Culver City Unified School District officials will soon begin the process of taking the pulse of the community to see if they are willing to pass a capital improvement bond to repair district facilities. The CCUSD is hiring a consultant to do a survey to gather information in order to gauge the interest of passing a bond measure. The school district has identified several facilities that need to be upgraded including the Robert Frost Auditorium and the football field at Culver City High School. In addition, several other buildings are also in need of repair, due to the age of the structures.

On the State level, sequestration cuts will impact local colleges and universities, which will lose federal funding. Automatic federal spending cuts will begin soon and take millions from college financial aid programs nationwide, including West LA College.

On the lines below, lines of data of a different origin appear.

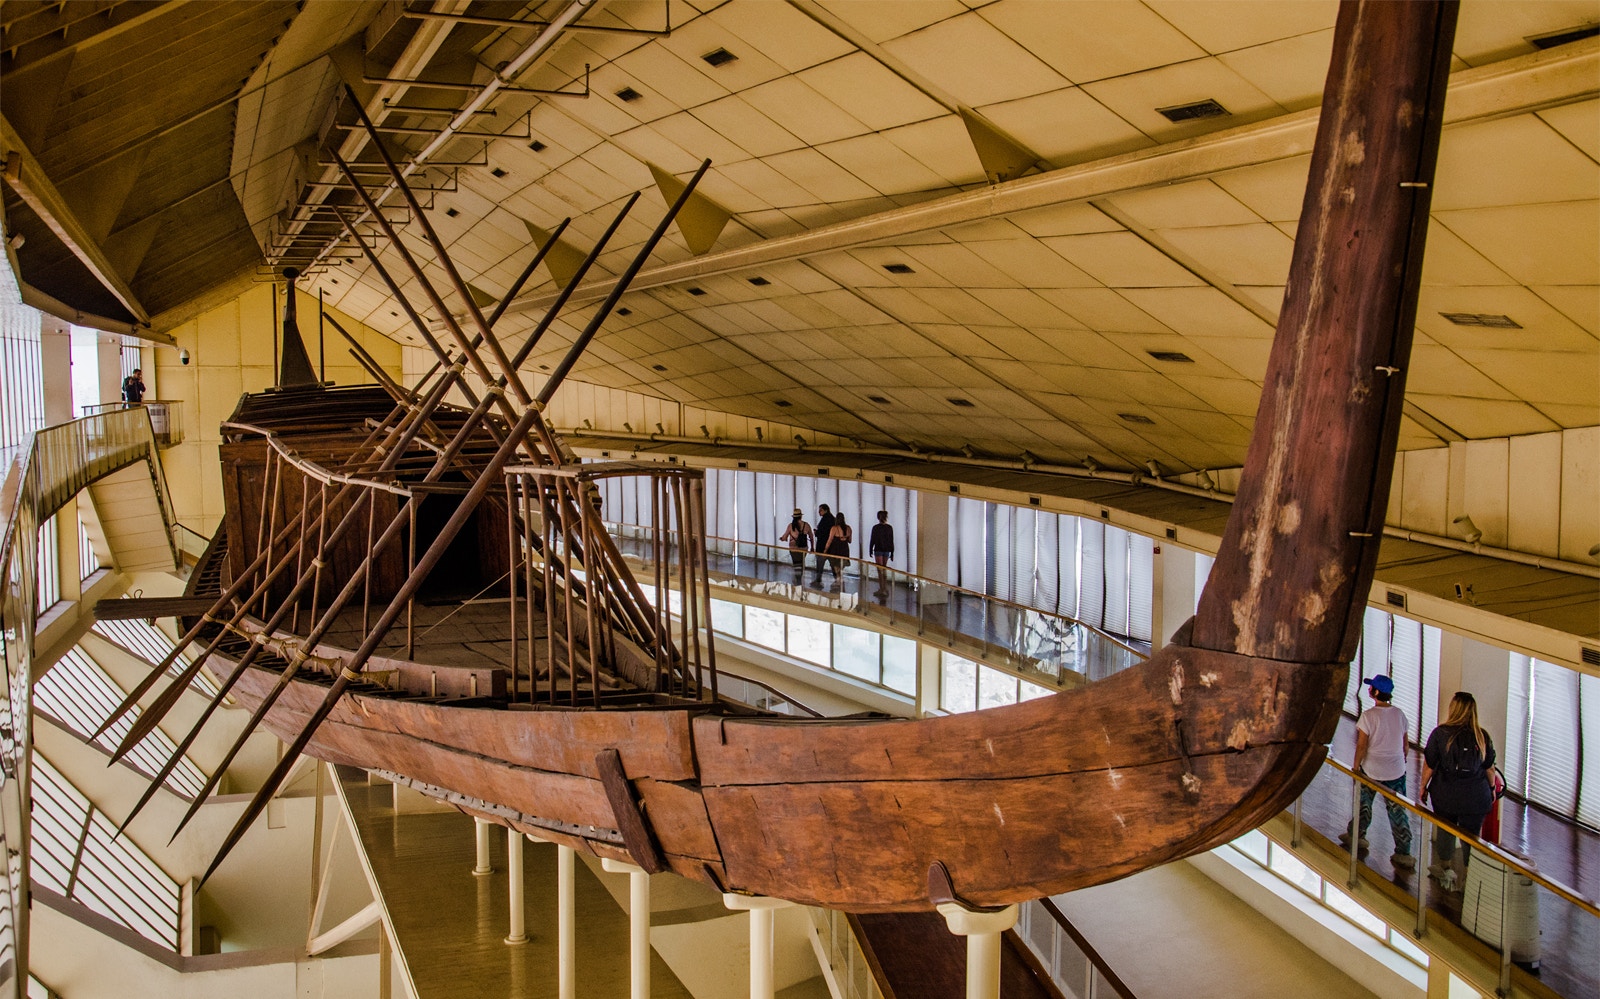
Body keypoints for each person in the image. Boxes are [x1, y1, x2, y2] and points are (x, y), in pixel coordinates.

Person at [1420, 691, 1499, 891]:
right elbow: (1490, 768)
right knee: (1471, 836)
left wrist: (1423, 786)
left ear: (1453, 708)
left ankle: (1445, 870)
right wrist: (1491, 789)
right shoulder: (1482, 736)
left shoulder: (1440, 733)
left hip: (1446, 793)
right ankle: (1469, 879)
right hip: (1475, 796)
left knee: (1446, 830)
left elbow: (1429, 764)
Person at [1340, 675, 1414, 869]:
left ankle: (1356, 835)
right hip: (1396, 771)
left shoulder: (1368, 716)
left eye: (1371, 687)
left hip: (1371, 770)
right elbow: (1405, 746)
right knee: (1398, 812)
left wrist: (1356, 768)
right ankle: (1403, 851)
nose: (1369, 690)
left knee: (1364, 805)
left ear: (1376, 693)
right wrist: (1401, 762)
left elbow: (1362, 745)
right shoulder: (1400, 714)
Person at [868, 510, 894, 600]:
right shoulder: (889, 528)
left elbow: (873, 539)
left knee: (879, 570)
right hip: (887, 550)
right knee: (884, 568)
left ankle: (881, 588)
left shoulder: (875, 528)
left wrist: (870, 549)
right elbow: (891, 541)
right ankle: (884, 588)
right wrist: (892, 552)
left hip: (878, 549)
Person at [824, 511, 852, 587]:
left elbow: (829, 540)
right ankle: (840, 582)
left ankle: (839, 582)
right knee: (841, 568)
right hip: (845, 549)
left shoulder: (834, 528)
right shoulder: (848, 528)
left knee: (835, 567)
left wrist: (825, 550)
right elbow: (850, 541)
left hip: (835, 550)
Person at [811, 504, 835, 584]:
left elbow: (822, 533)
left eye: (821, 510)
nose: (819, 512)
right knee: (833, 565)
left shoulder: (824, 520)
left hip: (822, 546)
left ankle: (818, 580)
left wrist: (816, 532)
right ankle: (837, 580)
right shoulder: (833, 519)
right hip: (831, 546)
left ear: (826, 510)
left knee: (820, 564)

President Obama released a detailed report showing how the sequester will affect each state. According to the report, California schools will lose about $87.6 million in federal funding, putting some 1,210 teachers and aides out of work. Financial aid would no longer be available for 9,600 low- income college students, some 3,690 work-study jobs would be eliminated and 8,200 children would be without early education, according to the White House. The budget cuts were part of a deal made between the White House and Congress in 2011 on raising the national debt limit. Democrats were in favor of voting to raise the debt ceiling, but Republicans wanted spending cuts in return. Sequestration will end in 2021 and is projected to lower the deficit by $1.2 trillion.

In the never-ending game of chicken, Republicans are threatening yet another budget showdown. They are adamant that whatever comes out of the ongoing sequester and deficit debates, all cuts must come from the spending side, including Medicare and Social Security.

So the questions is, will things be different this time around?